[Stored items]
────────────────────────────────────────

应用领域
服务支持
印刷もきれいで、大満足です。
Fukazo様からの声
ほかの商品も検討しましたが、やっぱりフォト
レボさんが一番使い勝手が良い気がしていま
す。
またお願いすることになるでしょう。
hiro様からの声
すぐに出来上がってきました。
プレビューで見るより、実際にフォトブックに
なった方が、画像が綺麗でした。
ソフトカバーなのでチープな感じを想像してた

────────────────────────────────────────

For this exercise, restate each of the entries without any deviation.

Written response –
应用领域
服务支持
印刷もきれいで、大満足です。
Fukazo様からの声
ほかの商品も検討しましたが、やっぱりフォト
レボさんが一番使い勝手が良い気がしていま
す。
またお願いすることになるでしょう。
hiro様からの声
すぐに出来上がってきました。
プレビューで見るより、実際にフォトブックに
なった方が、画像が綺麗でした。
ソフトカバーなのでチープな感じを想像してた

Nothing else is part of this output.